Questa è invece la storia di una strana, (im)possibile amicizia, quella fra il coriaceo, burbero poliziotto Walt Koontz (De Niro) e la drag queen Rusty (un bravissimo Philip Seymour Hoffman).

Walt è uno stronzo, omofobo, razzista, macho imperturbabile, playboy impenitente, maschilista e soprattutto dichiarato nemico dei travestiti, come il suo dirimpettaio, appunto, Rusty, il vicino di casa, l’uomo “ambiguo”, disturbante per la sessualità da “pervertito”, questo pensa Walt, che abita nell’appartamento antistante. Walt lo odia a morte, non sale mai in ascensore con lui, lo evita in ogni modo e, quasi ogni giorno, litiga, affacciandosi irritato alla finestra, perché Rusty, coi suoi “amichetti”, fa sempre casino e lo “deconcentra”.

All’improvviso, la storia si complica e si fa torbida. Alcuni coinquilini dello stabile in cui vive, di notte, vengono derubati. Walt si sveglia, allarmato da quel che riesce a udire, afferra la sua pistola d’ordinanza, scende in fretta e furia le scale per tentar di venir loro in soccorso ma viene colpito, “a sangue freddo”, da un ictus.

Walt, in seguito all’incidente occorsogli, rimane semiparalizzato, e a stento riesce a parlare.

Come cura riabilitativa per poter almeno riacquisire parziali funzioni normali, guarda un po’, gli viene suggerito di prendere lezioni di canto dal nostro Rusty.
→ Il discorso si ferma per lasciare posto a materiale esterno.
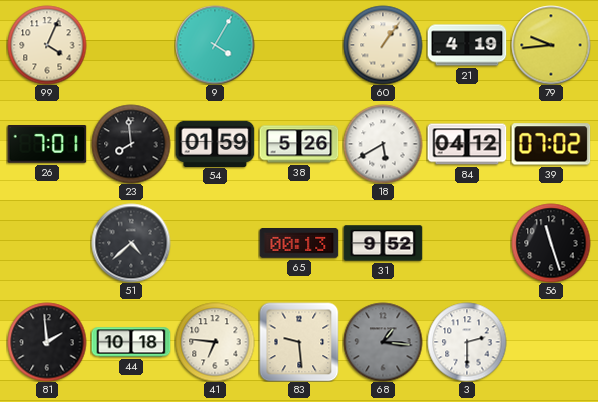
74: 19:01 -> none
Dopo forti titubanze e notevole ritrosia… Walt pare infatti che preferisca vivere nel mutismo e nell’handicap piuttosto che “abbassarsi” nella dignità per ristabilire, in modo perlomeno accettabile, la sua “disgrazia”, ecco, Walt accetta, anche se non di buon grado.

Naturalmente, non saranno tutte rose e fiori, come si suol dire.

E a ciò s’aggiunge il fatto che il ladro, che ha rapinato i condomini, continua ad aggirarsi in maniera minacciosa per il palazzo, poiché “qualcuno” (indovinate chi?) è stato il testimone sgradito della sua malefatta. E vanno eliminati i testimoni scomodi. Ahia…

Walt e Rusty si coalizzeranno giocoforza, sventando la minaccia e diventando, nel frattempo, amici sempre più fidati e rispettosi l’uno dell’altro.

Perché Walt, dall’esperienza dolorosa e negativa del suo trauma, ha imparato un insegnamento importantissimo: è stato costretto a guardare in faccia la realtà e a non scremarla più con la sua boria da “stallone” fiero della sua indubbia mascolinità, invero così patetica e volgare. Era “malato” prima, non ora. Adesso, diciamo, che la malattia fisica gli ha permesso di osservare la vita da una prospettiva che mai avrebbe immaginato. Ed è una visione assai più “aperta” e rasserenata di quando era un bastardo poliziottone tutto divisa e donne da sventolare come “trofei”.

Dicevamo, appunto, un grande Robert De Niro.

Ma, a esser sinceri, qui la parte del leone la fa proprio la nostra “debole” checca… un Philip Seymour Hoffman strepitoso, incredibile, che recita con eleganza d’applausi a scena aperta. Tanto più bravo perché Rusty ispira, sì, simpatia, ma era difficilissimo renderlo in modo così umano, calzante, senza mai incappare nel “luogo comune” d’una recitazione isterica o sopra le righe, come poteva essere dato il suo personaggio folcloristico. Hoffman mantiene invece inappuntabilmente un bon ton in sordina da lasciarci stupendamente allibiti per tanta sobria, sofisticata bravura.

Un’interpretazione di sottilissima, alta scuola del Metodo.